• _What you will do_
From the listing below, return each line that includes "Resort".

• _Provided data_
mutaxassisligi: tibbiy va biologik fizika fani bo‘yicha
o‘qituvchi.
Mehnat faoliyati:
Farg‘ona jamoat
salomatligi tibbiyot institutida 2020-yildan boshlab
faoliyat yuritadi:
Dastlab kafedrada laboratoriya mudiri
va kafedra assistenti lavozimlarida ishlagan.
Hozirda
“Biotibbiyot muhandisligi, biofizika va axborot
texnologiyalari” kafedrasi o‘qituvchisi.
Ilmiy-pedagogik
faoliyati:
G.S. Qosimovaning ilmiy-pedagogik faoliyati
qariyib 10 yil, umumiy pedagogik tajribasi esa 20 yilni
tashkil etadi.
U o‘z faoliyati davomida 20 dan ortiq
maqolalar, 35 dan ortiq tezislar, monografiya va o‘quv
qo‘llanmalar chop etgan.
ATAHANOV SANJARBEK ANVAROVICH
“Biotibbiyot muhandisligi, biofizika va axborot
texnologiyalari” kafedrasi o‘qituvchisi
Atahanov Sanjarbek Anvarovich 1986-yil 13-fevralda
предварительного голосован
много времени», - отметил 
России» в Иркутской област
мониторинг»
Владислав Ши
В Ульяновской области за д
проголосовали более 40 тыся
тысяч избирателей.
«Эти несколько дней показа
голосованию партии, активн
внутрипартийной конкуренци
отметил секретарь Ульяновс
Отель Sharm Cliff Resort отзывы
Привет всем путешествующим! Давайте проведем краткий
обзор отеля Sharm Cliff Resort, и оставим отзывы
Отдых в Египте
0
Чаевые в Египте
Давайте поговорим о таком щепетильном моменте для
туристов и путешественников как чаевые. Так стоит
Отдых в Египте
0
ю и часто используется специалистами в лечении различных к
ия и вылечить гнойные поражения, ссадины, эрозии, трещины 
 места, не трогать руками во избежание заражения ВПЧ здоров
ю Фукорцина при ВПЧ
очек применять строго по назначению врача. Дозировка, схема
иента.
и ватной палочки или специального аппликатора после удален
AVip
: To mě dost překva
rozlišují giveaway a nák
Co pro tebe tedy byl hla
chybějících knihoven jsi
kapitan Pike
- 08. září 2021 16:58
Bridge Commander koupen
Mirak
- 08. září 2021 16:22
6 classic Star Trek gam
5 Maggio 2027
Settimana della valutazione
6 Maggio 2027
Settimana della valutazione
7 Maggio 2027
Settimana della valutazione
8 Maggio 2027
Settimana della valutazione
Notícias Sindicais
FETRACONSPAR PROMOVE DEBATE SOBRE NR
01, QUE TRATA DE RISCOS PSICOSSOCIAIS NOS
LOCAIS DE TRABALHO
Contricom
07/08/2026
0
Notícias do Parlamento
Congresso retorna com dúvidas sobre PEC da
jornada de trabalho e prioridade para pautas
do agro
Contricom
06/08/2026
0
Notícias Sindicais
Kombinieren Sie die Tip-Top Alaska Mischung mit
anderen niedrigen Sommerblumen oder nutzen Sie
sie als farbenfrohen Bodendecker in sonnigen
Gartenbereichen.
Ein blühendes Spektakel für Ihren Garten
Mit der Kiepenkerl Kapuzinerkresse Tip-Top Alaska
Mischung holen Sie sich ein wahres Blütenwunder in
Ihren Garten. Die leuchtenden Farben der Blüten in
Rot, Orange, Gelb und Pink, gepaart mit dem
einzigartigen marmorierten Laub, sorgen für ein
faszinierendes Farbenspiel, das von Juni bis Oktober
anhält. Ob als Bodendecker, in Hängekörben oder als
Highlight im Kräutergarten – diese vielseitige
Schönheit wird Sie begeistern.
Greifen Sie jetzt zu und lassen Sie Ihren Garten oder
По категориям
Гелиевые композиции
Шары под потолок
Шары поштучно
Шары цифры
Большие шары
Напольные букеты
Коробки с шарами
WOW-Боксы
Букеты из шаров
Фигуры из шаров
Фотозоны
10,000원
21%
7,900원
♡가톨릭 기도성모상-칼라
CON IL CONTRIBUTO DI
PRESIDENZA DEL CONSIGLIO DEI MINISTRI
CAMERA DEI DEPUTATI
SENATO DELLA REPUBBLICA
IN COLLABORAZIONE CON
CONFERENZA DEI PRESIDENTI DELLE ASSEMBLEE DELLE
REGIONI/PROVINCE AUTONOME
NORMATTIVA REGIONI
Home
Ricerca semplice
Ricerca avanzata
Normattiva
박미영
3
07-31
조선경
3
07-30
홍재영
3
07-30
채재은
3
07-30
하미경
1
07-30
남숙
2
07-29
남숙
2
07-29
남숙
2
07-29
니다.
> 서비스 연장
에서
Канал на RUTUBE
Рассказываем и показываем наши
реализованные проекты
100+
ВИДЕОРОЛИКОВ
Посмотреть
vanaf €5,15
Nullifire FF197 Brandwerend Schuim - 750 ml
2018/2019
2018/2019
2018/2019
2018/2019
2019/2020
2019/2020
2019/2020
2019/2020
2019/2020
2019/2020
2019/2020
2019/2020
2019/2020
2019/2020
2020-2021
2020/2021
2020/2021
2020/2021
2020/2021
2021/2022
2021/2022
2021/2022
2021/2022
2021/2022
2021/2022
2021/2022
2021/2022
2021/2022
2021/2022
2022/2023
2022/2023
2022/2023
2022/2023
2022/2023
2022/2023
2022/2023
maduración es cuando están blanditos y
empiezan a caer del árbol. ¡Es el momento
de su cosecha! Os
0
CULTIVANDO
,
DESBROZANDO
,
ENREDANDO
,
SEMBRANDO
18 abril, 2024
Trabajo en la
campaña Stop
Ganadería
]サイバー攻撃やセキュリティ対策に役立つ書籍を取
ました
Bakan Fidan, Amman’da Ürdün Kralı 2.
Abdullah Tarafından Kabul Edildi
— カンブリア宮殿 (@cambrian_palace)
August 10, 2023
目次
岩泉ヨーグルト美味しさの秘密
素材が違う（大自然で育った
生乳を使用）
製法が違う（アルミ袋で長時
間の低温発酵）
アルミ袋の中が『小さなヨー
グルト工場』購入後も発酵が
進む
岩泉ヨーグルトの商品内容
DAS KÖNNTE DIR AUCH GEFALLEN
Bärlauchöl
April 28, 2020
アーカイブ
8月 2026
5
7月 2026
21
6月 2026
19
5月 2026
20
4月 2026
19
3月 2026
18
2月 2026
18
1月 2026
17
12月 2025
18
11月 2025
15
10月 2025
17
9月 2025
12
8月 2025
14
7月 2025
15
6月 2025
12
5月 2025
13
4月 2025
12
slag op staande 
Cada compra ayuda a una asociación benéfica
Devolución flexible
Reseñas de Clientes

• _Expected answer_
Отель Sharm Cliff Resort отзывы
обзор отеля Sharm Cliff Resort, и оставим отзывы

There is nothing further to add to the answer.